Sofort meldeten sich mehrere Stimmen zugleich:

»Es gibt keine Bedingungen, und kann auch keine geben, die uns veranlaßten, auf einen Kompromiß einzugehen. ...«

»Wie ist es nun – wir kapitulieren? Das frage ich!«

»Ein schmachvolles Ende der ganzen fortschrittlichen Bewegung!«

»Wenn mir nur jemand das Ziel dieses Krieges erklären könnte, meine Herren.«

»Wenn die Deutschen Ihnen den Buckel vollhauen, werden Sie das Ziel schon kennen lernen.«

»Ach, Väterchen, Sie scheinen ja gar ein Nationalist zu sein!«

»Ich will einfach keine Prügel bekommen.«

»Die Prügel kriegen aber nicht wir, sondern Nikolai II.«

»Gestatten Sie. ... Und Polen? Und Wolhynien? Und Kiew? ...«

»Je mehr Prügel wir kriegen, desto schneller kommt die Revolution ...«

»Ich aber möchte Kiew um keine Revolution hergeben. ...«

»Pjotr Petrowitsch, Väterchen, schämen Sie sich doch, ...«

Der Redakteur stellte mit großer Mühe die Ordnung wieder her und erklärte, daß die Militärzensur auf Grund des Kriegszustandsgesetzes die Zeitung schon wegen der geringsten Ausfälligkeit gegen die Regierung sistieren werde; so würden die mit so großer Mühe errungenen Keime des freien Wortes vernichtet werden. »... Darum schlage ich der verehrten Versammlung vor, einen annehmbaren Standpunkt zu finden. Meinerseits erlaube ich mir die vielleicht paradoxale Meinung auszusprechen, daß wir diesen Krieg mit allen seinen Konsequenzen akzeptieren werden müssen. Ich bitte nicht zu vergessen, daß der Krieg in der Gesellschaft äußerst populär ist. In Moskau hat man ihn zum zweiten Befreiungskrieg erklärt« – er schlug mit einem feinen Lächeln die Augen nieder. »Dem Kaiser wurde in Moskau ein fast begeisterter Empfang zuteil.
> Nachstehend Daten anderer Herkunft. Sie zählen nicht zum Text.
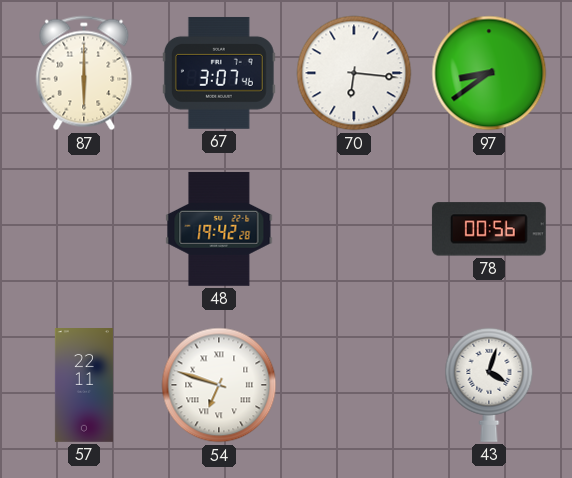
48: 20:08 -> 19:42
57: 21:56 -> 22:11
Die Mobilisierung vollzieht sich im einfachen Volke so glatt, wie es niemand zu erwarten wagte ...«

»Wassilij Wassiljewitsch, ist es wirklich Ihr Ernst?« rief Bjeloswjetow mit klagender Stimme. »Sie schmeißen ja eine ganze Weltanschauung wie ein Kartenhaus um ... Der Regierung zu Hilfe kommen? Und die Zehntausende der besten Russen, die in Sibirien verfaulen? ... Und die Erschießungen von Arbeitern? ... Das Blut auf den Steinen ist ja noch nicht trocken ...«

Das waren schöne und edle Redensarten, aber einem jeden wurde es allmählich klar, daß ein Kompromiß mit der Regierung sich nicht vermeiden ließ; und als aus der Druckerei die Korrektur des Leitartikels kam, der mit den Worten begann: »Wir müssen uns angesichts der deutschen Invasion zu einer einheitlichen Front zusammenschließen«, – sah die Versammlung schweigend die Korrekturfahnen durch, wobei der eine nur seufzte und ein anderer bedeutungsvoll versetzte: »Nun haben wir's erlebt.« Bjeloswjetow knöpfte energisch seinen mit Zigarettenasche bestreuten Rock bis oben zu, ging aber nicht fort, sondern setzte sich wieder auf seinen Platz, und die Nummer bekam die Überschrift: »Das Vaterland in Gefahr! Zu den Waffen!«

Aber jedem einzelnen war es doch trüb und unruhig zumute. Wieso der gesicherte europäische Friede innerhalb vierundzwanzig Stunden in die Luft geflogen war und warum die humane europäische Zivilisation, die »Das Wort des Volkes« der Regierung jeden Tag unter die Nase rieb und mit ihm das Gewissen aller Gesellschaftskreise zu wecken suchte, sich als ein Betrug, als ein Blendwerk herausgestellt hatte (man hatte doch die Buchdruckerkunst, die Elektrizität und sogar das Radium erfunden, als aber die Stunde schlug, zeigte sich unter dem Frack und dem Zylinderhut der alte tierische, behaarte Urmensch mit einer Keule) – nein, das zu begreifen, war der Redaktion allzu schwer, und das anzuerkennen – allzu bitter.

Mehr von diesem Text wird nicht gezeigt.